Передо мною вновь стояла пятнадцатилетняя девочка, раздраженное дитя, и я успокоился.
– Как зачем спросил? Россия – родина, отечество, я – русский офицер, я…
Авдотья не дала договорить, решительным движением приложила свою ладошку к моим губам и, уставясь на меня мерцающим взглядом, заговорила медленно и монотонно:
– Откуда вы знаете, что Россия – ваша родина? Ваша родина, может, совсем не здесь. Больше так никогда не говорите.

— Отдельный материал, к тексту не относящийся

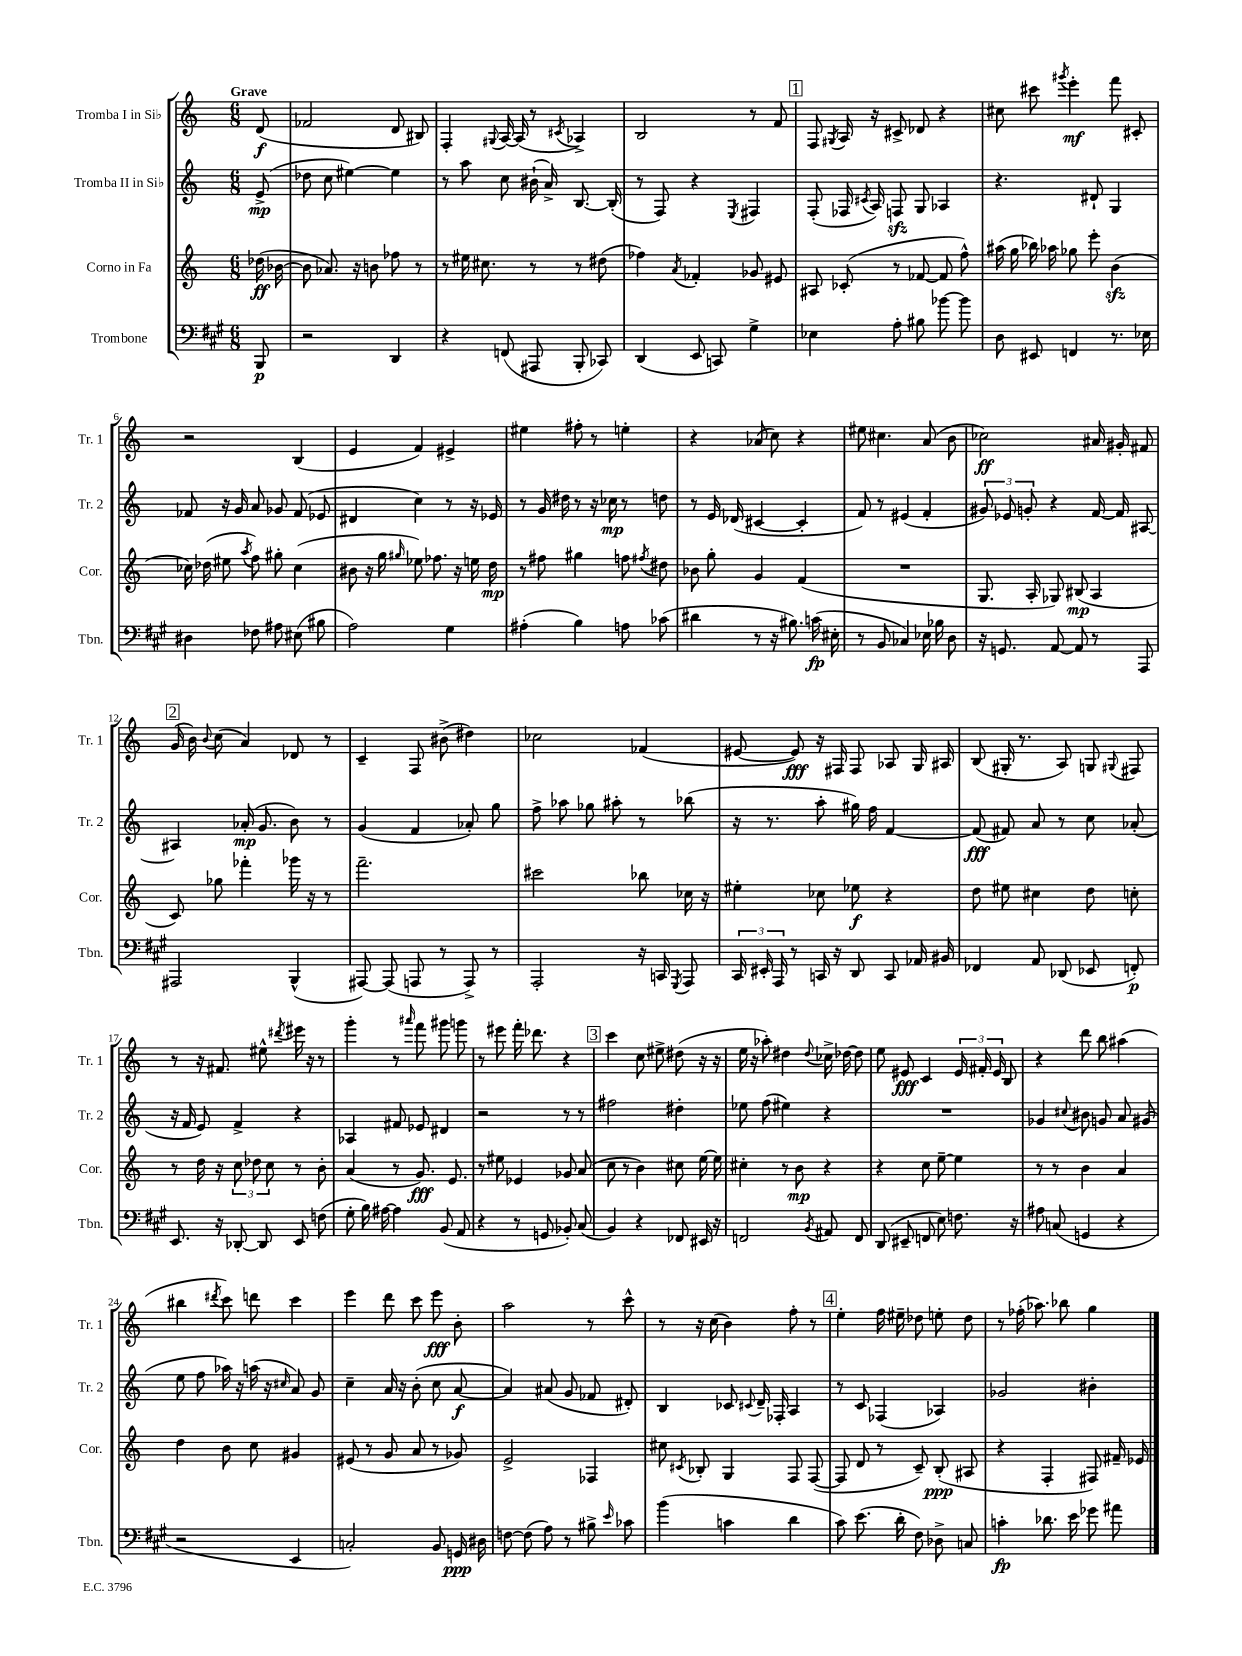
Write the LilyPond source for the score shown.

<<
\new StaffGroup <<
\new Staff = "s0" \with { instrumentName = "Tromba I in Sib" shortInstrumentName = "Tr. 1" } {
    \clef treble \key c \major \numericTimeSignature \time 6/8 \partial 8 \tempo "Grave"
    \autoBeamOff d'8\f( |
    fes'2 d'8 bis8) |
    f4-. \appoggiatura { gis8 } a16~ a16( r8 \acciaccatura { cis'8 } aes4->) |
    b2 r8 f'8 |
    \mark \markup { \box "1" } f8 \acciaccatura { gis8 } a16 r16 cis'8-> des'8 r4 |
    cis''8 cis'''8 \acciaccatura { gis'''8 } e'''4-.\mf f'''8 cis'8-. |
    r2 b4( |
    e'4 f'4) eis'4-> |
    eis''4 fis''8-. r8 e''4-. |
    r4 aes'8( c''8) r4 |
    eis''8 cis''4. a'8( b'8 |
    ces''2\ff) ais'16 gis'16-. fis'8 |
    \mark \markup { \box "2" } g'16( b'16) \appoggiatura { b'8 } c''8( a'4) des'8 r8 |
    c'4-- f8 bis'8->( dis''4) |
    ces''2 fes'4( |
    eis'8~ eis'8\fff) r16 fis16 fis8 aes8 g16 ais16 |
    b8( gis16-. r8. a8) g8 \appoggiatura { gis8 } fis8 |
    r8 r16 fis'8. eis''8-^ \acciaccatura { dis'''8 } eis'''16 r16 r8 |
    g'''4-. r8 \grace { ais'''16 } f'''8 gis'''8 g'''8 |
    r8 eis'''8 f'''16-. des'''8. r4 |
    \mark \markup { \box "3" } c'''4 c''8 eis''8-> dis''8( r16 r16 |
    e''16 r16 aes''8-.) dis''4 \appoggiatura { dis''8 } ces''16-> des''16~ des''8 |
    e''8 eis'8\fff c'4 \tuplet 3/2 { eis'16 fis'16-. eis'16 } b8 |
    r4 d'''8 b''8 ais''4( |
    bis''4 \acciaccatura { dis'''8 } c'''8) d'''8 c'''4 |
    e'''4 d'''8 c'''8 e'''8\fff b'8-. |
    a''2 r8 c'''8-^ |
    r8 r16 c''16( b'4) f''8-. r8 |
    \mark \markup { \box "4" } e''4-. f''16 eis''16-- des''8 e''8-. des''8 |
    r8 fes''16-.( aes''8.) bes''8 g''4 \bar "|." |
}
\new Staff = "s1" \with { instrumentName = "Tromba II in Sib" shortInstrumentName = "Tr. 2" } {
    \clef treble \key c \major \numericTimeSignature \time 6/8 \partial 8
    \autoBeamOff e'8->\mp( |
    des''8 c''8 eis''4~) eis''4 |
    r8 a''8 c''8 bis'16-!( a'16->) b8.~ b16-.( |
    r8 f8) r4 \acciaccatura { e8 } fis4 |
    \mark \markup { \box "1" } f8-.( fes16 \acciaccatura { cis'8 } a16) f8\sfz g8 aes4 |
    r4. dis'8-! g4 |
    fes'8 r16 g'16 a'8 ges'8 fes'8( ees'8 |
    dis'4 c''4) r8 r16 ees'16 |
    r8 g'16 dis''16 r8 r16 ces''16\mp r8 d''8 |
    r8 e'16 des'16( cis'4~ cis'4-. |
    f'8) r8 eis'4( f'4-. |
    \tuplet 3/2 { gis'8) ees'8 g'8-. } r4 f'16~ f'16 ais8~ |
    \mark \markup { \box "2" } ais4 aes'16-.\mp( g'8. b'8) r8 |
    g'4( f'4 aes'8-.) g''8 |
    f''8-> aes''8 ges''8 ais''8-. r8 bes''8( |
    r16 r8. a''8-. gis''16) f''16 f'4~ |
    f'8\fff( fis'8) a'8 r8 c''8 aes'8-.( |
    r16 f'16 e'8) f'4-> r4 |
    aes4 fis'8 ees'8 dis'4 |
    r2 r8 r8 |
    \mark \markup { \box "3" } fis''2 dis''4-. |
    ees''8 f''8( eis''4) r4 |
    R2. |
    ges'4 \appoggiatura { cis''8 } bis'8 g'8 a'8 gis'8( |
    e''8 f''8 aes''16) r16 a''16( r16 \grace { cis''16 } a'8) g'8 |
    c''4-- a'16 r16 b'8-.( c''8 a'8~\f |
    a'4) ais'8( g'8 fes'8 dis'8-.) |
    b4 ces'8 \appoggiatura { cis'8 } d'16-- fes16-. a4 |
    \mark \markup { \box "4" } r8 c'8 fes4( aes4) |
    ges'2 bis'4-. \bar "|." |
}
\new Staff = "s2" \with { instrumentName = "Corno in Fa" shortInstrumentName = "Cor." } {
    \clef treble \key c \major \numericTimeSignature \time 6/8 \partial 8
    \autoBeamOff des''16\ff( bes'16~ |
    bes'8 aes'8.) r16 b'8 fes''8 r8 |
    r8 eis''16 cis''8. r8 r8 dis''8( |
    fes''4) \acciaccatura { a'8 } fes'4-. ges'8 eis'8 |
    \mark \markup { \box "1" } ais8 ces'8-.( r8 fes'8~ fes'8 f''8-^) |
    ais''16( g''16 bes''16) aes''16 ges''8 e'''8-. b'4\sfz( |
    ces''16) des''16( eis''8 \acciaccatura { a''8 } f''8) gis''8-. ces''4( |
    bis'8 r16 g''16 \grace { gis''16 } ees''8) fes''8. r16 e''16 d''16\mp |
    r8 fis''8 gis''4 f''8 \acciaccatura { fis''8 } dis''8 |
    bes'8 g''8-. g'4 f'4( |
    R2. |
    g8. a16-. ges8) bis8\mp( a4 |
    \mark \markup { \box "2" } c'8) ges''8 fes'''4-. ges'''16 r16 r8 |
    f'''2.-- |
    cis'''2 bes''8 ces''16 r16 |
    eis''4-. ces''8 ees''8\f r4 |
    d''8 eis''8 cis''4 d''8 c''8-. |
    r8 d''16 r16 \tuplet 3/2 { c''8 des''8 c''8 } r8 b'8-. |
    a'4( r8 g'8.\fff) e'8. |
    r8 eis''8 ees'4 ges'8 a'8( |
    \mark \markup { \box "3" } c''8 r8 b'4) cis''8 e''16~ e''16 |
    cis''4-. r8 b'8\mp r4 |
    r4 c''8 e''8~-- e''4 |
    r8 r8 b'4 a'4 |
    d''4 b'8 c''8 gis'4 |
    eis'8( r8 g'8 a'8 r8 ges'8) |
    e'2-> fes4 |
    cis''8 \acciaccatura { cis'8 } bes8-. g4 f8 f8~( |
    \mark \markup { \box "4" } f8 d'8 r8 c'8--) b8-.\ppp( ais8 |
    r4 f4-. fis8) fis'16-- ees'16 \bar "|." |
}
\new Staff = "s3" \with { instrumentName = "Trombone" shortInstrumentName = "Tbn." } {
    \clef bass \key a \major \numericTimeSignature \time 6/8 \partial 8
    \autoBeamOff b,,8\p |
    r2 d,4 |
    r4 f,8( ais,,8 b,,8-. ces,8) |
    d,4( e,8 c,8) gis4-> |
    \mark \markup { \box "1" } ees4 a8-. bis8 bes'8~ bes'8 |
    d8 eis,8 f,4 r8. ees16 |
    dis4 fes8 ais8 eis8( bis8 |
    a2) gis4 |
    ais4-.( b4) a8 ces'8( |
    dis'4 r8 r16 bis8.) c'16\fp( eis16-. |
    r8 b,8 ces4) ees16 bes16 d8 |
    r16 g,8. a,8~ a,8 r8 a,,8 |
    \mark \markup { \box "2" } ais,,2 b,,4-^( |
    ais,,8~) ais,,8( a,,8 r8 a,,8->) r8 |
    a,,2-. r16 c,16 \acciaccatura { gis,,8 } a,,8 |
    \tuplet 3/2 { cis,16 eis,16-. a,,16 } r8 c,16 r16 d,8 c,8 aes,16 bis,16 |
    fes,4 a,8 des,8( ees,8 f,8-.\p) |
    e,8. r16 des,8~-. des,8 e,8 f8( |
    gis8-. b16) ais16~ ais4 b,8( a,8 |
    r4 r8 g,8 bes,8-.) cis8( |
    \mark \markup { \box "3" } b,4) r4 fes,8 eis,16 r16 |
    f,2 \acciaccatura { b,8 } ais,8 f,8 |
    d,8( eis,8-- f,8 e8) f8. r16 |
    ais8 c8( g,4 r4 |
    r2 e,4 |
    c2-.) b,8 g,16\ppp dis16 |
    f8~ f8( a8) r8 bis8-> \grace { e'16 } ces'8 |
    b'4( c'4 d'4 |
    \mark \markup { \box "4" } cis'8) e'8.( d'16-. fis8) des8-> c8 |
    c'4-.\fp des'8. e'16 ges'8 ais'8 \bar "|." |
}
>>
>>
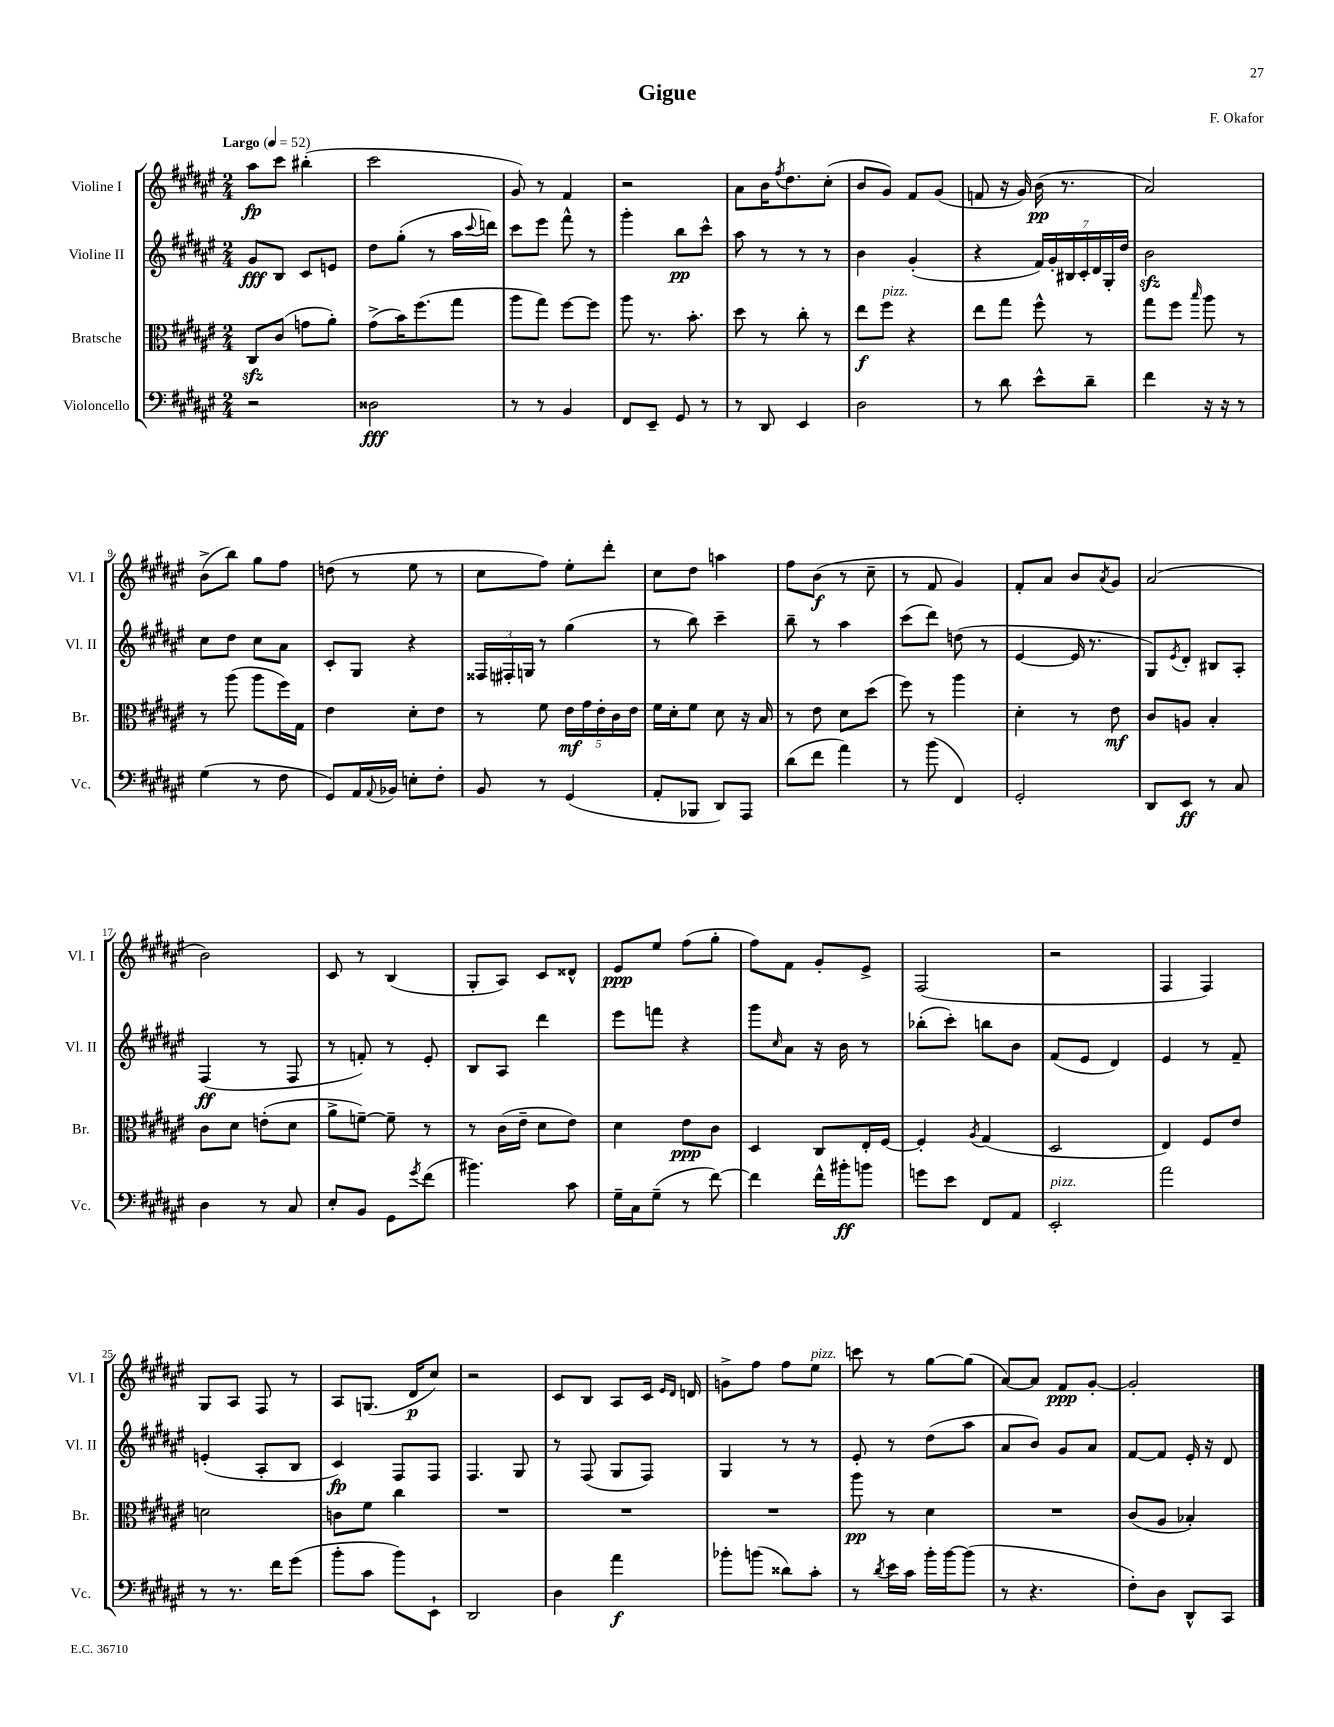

– Я понимаю, я очень виноват, – пытался оправдаться я сквозь ее ладонь. Кивал и соглашался со всем, лишь бы она успокоилась.
– И не только родина, – продолжала Авдотья, – но и люди, которые вас окружают, никогда не были вам родными и любимыми, поэтому вы их не можете полюбить, а только мучаетесь, не понимая, в чем дело.
– Как же, помилуйте, – не удержался я, отрывая ее ладонь от своих губ. – Родины нет, любить невозможно, а для чего тогда существовать прикажете?